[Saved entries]

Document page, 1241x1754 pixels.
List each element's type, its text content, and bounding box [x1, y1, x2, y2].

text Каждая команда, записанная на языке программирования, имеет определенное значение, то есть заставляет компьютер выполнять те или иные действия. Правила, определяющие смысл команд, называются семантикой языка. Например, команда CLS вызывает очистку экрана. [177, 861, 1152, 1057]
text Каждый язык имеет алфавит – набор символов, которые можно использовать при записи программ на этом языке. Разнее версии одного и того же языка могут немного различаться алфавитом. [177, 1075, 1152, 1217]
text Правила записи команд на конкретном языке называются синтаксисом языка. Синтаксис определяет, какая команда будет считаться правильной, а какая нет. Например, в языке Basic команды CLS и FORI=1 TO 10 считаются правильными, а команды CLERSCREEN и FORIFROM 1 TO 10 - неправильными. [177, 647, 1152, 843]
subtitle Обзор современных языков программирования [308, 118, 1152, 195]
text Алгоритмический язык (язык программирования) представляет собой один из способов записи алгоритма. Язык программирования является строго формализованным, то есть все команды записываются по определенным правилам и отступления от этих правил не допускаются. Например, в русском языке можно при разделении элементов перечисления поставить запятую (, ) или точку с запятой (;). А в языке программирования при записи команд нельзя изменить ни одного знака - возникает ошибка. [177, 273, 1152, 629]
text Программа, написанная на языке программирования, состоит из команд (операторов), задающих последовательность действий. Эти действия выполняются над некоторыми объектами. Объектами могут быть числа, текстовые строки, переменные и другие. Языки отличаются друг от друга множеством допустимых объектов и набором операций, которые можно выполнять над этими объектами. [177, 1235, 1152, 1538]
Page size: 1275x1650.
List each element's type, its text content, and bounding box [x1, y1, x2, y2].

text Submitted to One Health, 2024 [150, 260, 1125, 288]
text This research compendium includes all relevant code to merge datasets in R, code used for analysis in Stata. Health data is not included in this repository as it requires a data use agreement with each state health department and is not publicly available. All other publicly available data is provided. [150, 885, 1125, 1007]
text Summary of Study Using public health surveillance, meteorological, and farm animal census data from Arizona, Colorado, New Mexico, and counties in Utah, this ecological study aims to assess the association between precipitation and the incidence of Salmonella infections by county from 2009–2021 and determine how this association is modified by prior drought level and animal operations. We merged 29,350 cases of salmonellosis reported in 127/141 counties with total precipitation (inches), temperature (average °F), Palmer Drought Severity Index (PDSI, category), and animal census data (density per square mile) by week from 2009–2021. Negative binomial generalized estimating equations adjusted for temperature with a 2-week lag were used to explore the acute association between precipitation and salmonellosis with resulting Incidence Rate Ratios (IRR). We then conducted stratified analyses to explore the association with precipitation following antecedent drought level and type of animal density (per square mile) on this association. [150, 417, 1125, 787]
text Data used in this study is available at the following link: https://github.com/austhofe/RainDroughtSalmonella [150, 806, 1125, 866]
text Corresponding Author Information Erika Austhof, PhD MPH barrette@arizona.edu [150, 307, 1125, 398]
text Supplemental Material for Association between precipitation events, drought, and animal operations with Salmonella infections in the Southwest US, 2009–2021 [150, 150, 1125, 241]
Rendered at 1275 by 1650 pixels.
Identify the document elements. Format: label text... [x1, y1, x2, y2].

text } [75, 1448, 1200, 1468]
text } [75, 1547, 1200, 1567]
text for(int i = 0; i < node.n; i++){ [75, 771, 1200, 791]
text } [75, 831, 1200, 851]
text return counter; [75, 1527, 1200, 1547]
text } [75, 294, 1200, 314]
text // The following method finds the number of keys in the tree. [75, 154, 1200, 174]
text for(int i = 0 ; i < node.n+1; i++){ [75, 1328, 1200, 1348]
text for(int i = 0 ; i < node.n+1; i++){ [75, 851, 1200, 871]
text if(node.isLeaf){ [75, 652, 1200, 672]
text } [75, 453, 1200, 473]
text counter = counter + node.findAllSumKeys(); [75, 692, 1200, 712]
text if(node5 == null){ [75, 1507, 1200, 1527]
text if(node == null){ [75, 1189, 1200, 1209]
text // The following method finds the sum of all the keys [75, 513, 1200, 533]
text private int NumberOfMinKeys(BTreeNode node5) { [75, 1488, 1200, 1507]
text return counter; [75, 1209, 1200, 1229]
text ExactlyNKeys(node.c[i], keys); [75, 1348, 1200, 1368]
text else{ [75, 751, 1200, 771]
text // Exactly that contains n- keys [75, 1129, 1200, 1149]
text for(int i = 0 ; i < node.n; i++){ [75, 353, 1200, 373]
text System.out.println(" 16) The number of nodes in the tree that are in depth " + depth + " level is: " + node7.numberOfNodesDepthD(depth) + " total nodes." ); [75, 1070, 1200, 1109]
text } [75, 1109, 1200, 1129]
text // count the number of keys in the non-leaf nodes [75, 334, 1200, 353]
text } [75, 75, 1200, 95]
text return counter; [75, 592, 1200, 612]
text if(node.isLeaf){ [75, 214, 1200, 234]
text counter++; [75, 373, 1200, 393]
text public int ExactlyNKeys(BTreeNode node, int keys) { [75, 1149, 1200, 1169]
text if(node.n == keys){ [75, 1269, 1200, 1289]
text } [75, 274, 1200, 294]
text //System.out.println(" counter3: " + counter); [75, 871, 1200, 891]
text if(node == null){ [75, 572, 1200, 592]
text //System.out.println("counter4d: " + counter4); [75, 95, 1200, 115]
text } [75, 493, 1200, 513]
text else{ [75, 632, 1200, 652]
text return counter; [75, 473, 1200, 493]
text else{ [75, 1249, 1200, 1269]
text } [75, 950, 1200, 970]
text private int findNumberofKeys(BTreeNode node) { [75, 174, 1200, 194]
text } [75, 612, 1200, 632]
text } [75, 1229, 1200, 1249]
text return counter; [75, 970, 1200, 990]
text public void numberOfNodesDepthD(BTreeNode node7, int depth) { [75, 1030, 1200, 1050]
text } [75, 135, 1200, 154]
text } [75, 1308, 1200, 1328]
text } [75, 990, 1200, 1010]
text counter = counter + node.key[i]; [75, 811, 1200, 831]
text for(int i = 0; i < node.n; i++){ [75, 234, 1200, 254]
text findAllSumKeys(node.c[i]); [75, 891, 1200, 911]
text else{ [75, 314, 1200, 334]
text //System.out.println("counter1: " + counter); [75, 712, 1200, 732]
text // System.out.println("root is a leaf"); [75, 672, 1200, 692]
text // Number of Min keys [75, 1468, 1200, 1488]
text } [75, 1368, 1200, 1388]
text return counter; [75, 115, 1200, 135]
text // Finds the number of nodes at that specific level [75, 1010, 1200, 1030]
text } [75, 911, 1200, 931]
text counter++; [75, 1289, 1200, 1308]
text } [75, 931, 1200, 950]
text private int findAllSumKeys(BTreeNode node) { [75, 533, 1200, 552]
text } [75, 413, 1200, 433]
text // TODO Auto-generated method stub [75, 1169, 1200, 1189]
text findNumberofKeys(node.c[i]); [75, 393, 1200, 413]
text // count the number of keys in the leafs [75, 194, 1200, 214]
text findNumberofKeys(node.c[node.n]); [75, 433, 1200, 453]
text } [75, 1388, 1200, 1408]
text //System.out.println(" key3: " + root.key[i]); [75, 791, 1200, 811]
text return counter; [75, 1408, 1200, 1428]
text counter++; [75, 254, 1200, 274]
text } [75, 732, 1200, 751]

**Directions for this task**.
All of the records are to be reproduced exactly as they were given.

**Result of the task**.
Document page, 1241x1754 pixels.
List each element's type, its text content, and bounding box [x1, y1, x2, y2].

text Каждая команда, записанная на языке программирования, имеет определенное значение, то есть заставляет компьютер выполнять те или иные действия. Правила, определяющие смысл команд, называются семантикой языка. Например, команда CLS вызывает очистку экрана. [177, 861, 1152, 1057]
text Каждый язык имеет алфавит – набор символов, которые можно использовать при записи программ на этом языке. Разнее версии одного и того же языка могут немного различаться алфавитом. [177, 1075, 1152, 1217]
text Правила записи команд на конкретном языке называются синтаксисом языка. Синтаксис определяет, какая команда будет считаться правильной, а какая нет. Например, в языке Basic команды CLS и FORI=1 TO 10 считаются правильными, а команды CLERSCREEN и FORIFROM 1 TO 10 - неправильными. [177, 647, 1152, 843]
subtitle Обзор современных языков программирования [308, 118, 1152, 195]
text Алгоритмический язык (язык программирования) представляет собой один из способов записи алгоритма. Язык программирования является строго формализованным, то есть все команды записываются по определенным правилам и отступления от этих правил не допускаются. Например, в русском языке можно при разделении элементов перечисления поставить запятую (, ) или точку с запятой (;). А в языке программирования при записи команд нельзя изменить ни одного знака - возникает ошибка. [177, 273, 1152, 629]
text Программа, написанная на языке программирования, состоит из команд (операторов), задающих последовательность действий. Эти действия выполняются над некоторыми объектами. Объектами могут быть числа, текстовые строки, переменные и другие. Языки отличаются друг от друга множеством допустимых объектов и набором операций, которые можно выполнять над этими объектами. [177, 1235, 1152, 1538]
Page size: 1275x1650.
List each element's type, its text content, and bounding box [x1, y1, x2, y2].

text Submitted to One Health, 2024 [150, 260, 1125, 288]
text This research compendium includes all relevant code to merge datasets in R, code used for analysis in Stata. Health data is not included in this repository as it requires a data use agreement with each state health department and is not publicly available. All other publicly available data is provided. [150, 885, 1125, 1007]
text Summary of Study Using public health surveillance, meteorological, and farm animal census data from Arizona, Colorado, New Mexico, and counties in Utah, this ecological study aims to assess the association between precipitation and the incidence of Salmonella infections by county from 2009–2021 and determine how this association is modified by prior drought level and animal operations. We merged 29,350 cases of salmonellosis reported in 127/141 counties with total precipitation (inches), temperature (average °F), Palmer Drought Severity Index (PDSI, category), and animal census data (density per square mile) by week from 2009–2021. Negative binomial generalized estimating equations adjusted for temperature with a 2-week lag were used to explore the acute association between precipitation and salmonellosis with resulting Incidence Rate Ratios (IRR). We then conducted stratified analyses to explore the association with precipitation following antecedent drought level and type of animal density (per square mile) on this association. [150, 417, 1125, 787]
text Data used in this study is available at the following link: https://github.com/austhofe/RainDroughtSalmonella [150, 806, 1125, 866]
text Corresponding Author Information Erika Austhof, PhD MPH barrette@arizona.edu [150, 307, 1125, 398]
text Supplemental Material for Association between precipitation events, drought, and animal operations with Salmonella infections in the Southwest US, 2009–2021 [150, 150, 1125, 241]
Rendered at 1275 by 1650 pixels.
Identify the document elements. Format: label text... [x1, y1, x2, y2].

text } [75, 1448, 1200, 1468]
text } [75, 1547, 1200, 1567]
text for(int i = 0; i < node.n; i++){ [75, 771, 1200, 791]
text } [75, 831, 1200, 851]
text return counter; [75, 1527, 1200, 1547]
text } [75, 294, 1200, 314]
text // The following method finds the number of keys in the tree. [75, 154, 1200, 174]
text for(int i = 0 ; i < node.n+1; i++){ [75, 1328, 1200, 1348]
text for(int i = 0 ; i < node.n+1; i++){ [75, 851, 1200, 871]
text if(node.isLeaf){ [75, 652, 1200, 672]
text } [75, 453, 1200, 473]
text counter = counter + node.findAllSumKeys(); [75, 692, 1200, 712]
text if(node5 == null){ [75, 1507, 1200, 1527]
text if(node == null){ [75, 1189, 1200, 1209]
text // The following method finds the sum of all the keys [75, 513, 1200, 533]
text private int NumberOfMinKeys(BTreeNode node5) { [75, 1488, 1200, 1507]
text return counter; [75, 1209, 1200, 1229]
text ExactlyNKeys(node.c[i], keys); [75, 1348, 1200, 1368]
text else{ [75, 751, 1200, 771]
text // Exactly that contains n- keys [75, 1129, 1200, 1149]
text for(int i = 0 ; i < node.n; i++){ [75, 353, 1200, 373]
text System.out.println(" 16) The number of nodes in the tree that are in depth " + depth + " level is: " + node7.numberOfNodesDepthD(depth) + " total nodes." ); [75, 1070, 1200, 1109]
text } [75, 1109, 1200, 1129]
text // count the number of keys in the non-leaf nodes [75, 334, 1200, 353]
text } [75, 75, 1200, 95]
text return counter; [75, 592, 1200, 612]
text if(node.isLeaf){ [75, 214, 1200, 234]
text counter++; [75, 373, 1200, 393]
text public int ExactlyNKeys(BTreeNode node, int keys) { [75, 1149, 1200, 1169]
text if(node.n == keys){ [75, 1269, 1200, 1289]
text } [75, 274, 1200, 294]
text //System.out.println(" counter3: " + counter); [75, 871, 1200, 891]
text if(node == null){ [75, 572, 1200, 592]
text //System.out.println("counter4d: " + counter4); [75, 95, 1200, 115]
text } [75, 493, 1200, 513]
text else{ [75, 632, 1200, 652]
text return counter; [75, 473, 1200, 493]
text else{ [75, 1249, 1200, 1269]
text } [75, 950, 1200, 970]
text private int findNumberofKeys(BTreeNode node) { [75, 174, 1200, 194]
text } [75, 612, 1200, 632]
text } [75, 1229, 1200, 1249]
text return counter; [75, 970, 1200, 990]
text public void numberOfNodesDepthD(BTreeNode node7, int depth) { [75, 1030, 1200, 1050]
text } [75, 135, 1200, 154]
text } [75, 1308, 1200, 1328]
text } [75, 990, 1200, 1010]
text counter = counter + node.key[i]; [75, 811, 1200, 831]
text for(int i = 0; i < node.n; i++){ [75, 234, 1200, 254]
text findAllSumKeys(node.c[i]); [75, 891, 1200, 911]
text else{ [75, 314, 1200, 334]
text //System.out.println("counter1: " + counter); [75, 712, 1200, 732]
text // System.out.println("root is a leaf"); [75, 672, 1200, 692]
text // Number of Min keys [75, 1468, 1200, 1488]
text } [75, 1368, 1200, 1388]
text return counter; [75, 115, 1200, 135]
text // Finds the number of nodes at that specific level [75, 1010, 1200, 1030]
text } [75, 911, 1200, 931]
text counter++; [75, 1289, 1200, 1308]
text } [75, 931, 1200, 950]
text private int findAllSumKeys(BTreeNode node) { [75, 533, 1200, 552]
text } [75, 413, 1200, 433]
text // TODO Auto-generated method stub [75, 1169, 1200, 1189]
text findNumberofKeys(node.c[i]); [75, 393, 1200, 413]
text // count the number of keys in the leafs [75, 194, 1200, 214]
text findNumberofKeys(node.c[node.n]); [75, 433, 1200, 453]
text } [75, 1388, 1200, 1408]
text //System.out.println(" key3: " + root.key[i]); [75, 791, 1200, 811]
text return counter; [75, 1408, 1200, 1428]
text counter++; [75, 254, 1200, 274]
text } [75, 732, 1200, 751]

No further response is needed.